Un secondo sviluppo dell’inchiesta ha portato ad Adria. Qui gli investigatori hanno individuato una palestra come altro possibile punto di distribuzione. Il gestore, secondo la ricostruzione accusatoria, si sarebbe rifornito attraverso la stessa filiera già emersa nel filone di Villadose.

L’episodio considerato decisivo dagli inquirenti è il controllo in auto al ritorno da Roma. In quell’occasione il coach sarebbe stato trovato con numerose confezioni di anabolizzanti e steroidi.

Nel sequestro eseguito a suo carico figurano più di 850 pasticche e 200 fiale, comprese sostanze a base di nandrolone. Per lui, allo stato attuale, le ipotesi di reato sono ricettazione e somministrazione di farmaci o altre sostanze finalizzate ad alterare le prestazioni agonistiche.
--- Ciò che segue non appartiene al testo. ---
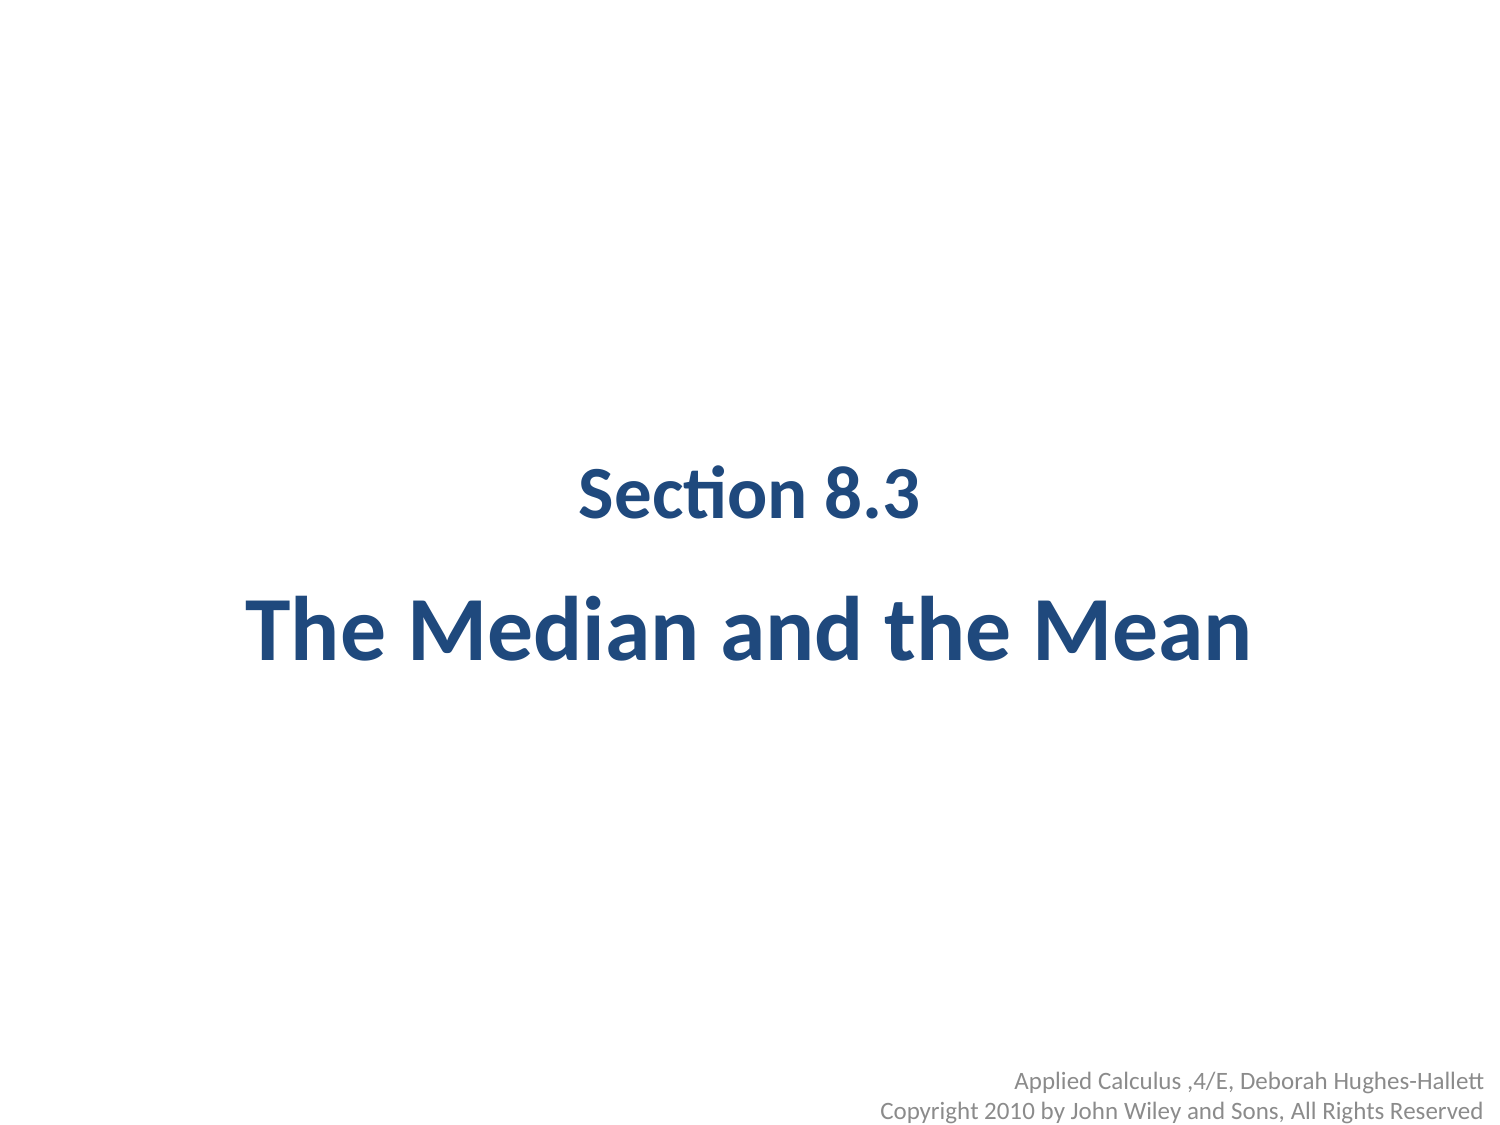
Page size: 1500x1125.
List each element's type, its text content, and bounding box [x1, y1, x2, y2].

footer Applied Calculus ,4/E, Deborah Hughes-Hallett Copyright 2010 by John Wiley and Sons, All Rights Reserved [787, 1065, 1500, 1125]
text_box Section 8.3 The Median and the Mean [143, 436, 1357, 686]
Chat, contatti e altri indagati

Tra gli elementi ora al vaglio ci sono anche i telefoni sequestrati. Dall’analisi dei dispositivi, secondo quanto riferito dagli investigatori, una parte dei contatti con i clienti sarebbe passata soprattutto attraverso WhatsApp, usato per organizzare acquisti e scambi di informazioni.

Nell’inchiesta compare anche un uomo di 56 anni originario del Trentino, indicato come presunto concorrente nel giro collegato alla rivendita di Villadose. La sua posizione, come quella degli altri indagati, dovrà essere valutata nel prosieguo del procedimento.

Oltre ai due presunti referenti del circuito, risultano denunciati anche cinque bodybuilder. Secondo l’accusa avrebbero fatto uso di sostanze anabolizzanti; per alcuni viene inoltre ipotizzato il favoreggiamento personale per dichiarazioni ritenute non veritiere durante le audizioni.

Il tema sanitario dietro l’indagine

L’inchiesta richiama anche il rischio legato all’assunzione senza controllo medico di farmaci come oxandrolone, nandrolone e stanozololo. Si tratta di sostanze che possono avere effetti pesanti sull’organismo, con possibili conseguenze sul sistema cardiovascolare, sul metabolismo e, in alcuni casi, anche sulle funzioni neurologiche.

Il procedimento resta nella fase preliminare e le contestazioni dovranno essere verificate dall’autorità giudiziaria. Per tutte le persone coinvolte vale la presunzione di innocenza fino a un eventuale accertamento definitivo, mentre l’indagine mette sotto i riflettori un fenomeno che tocca da vicino il mondo delle palestre del territorio polesano.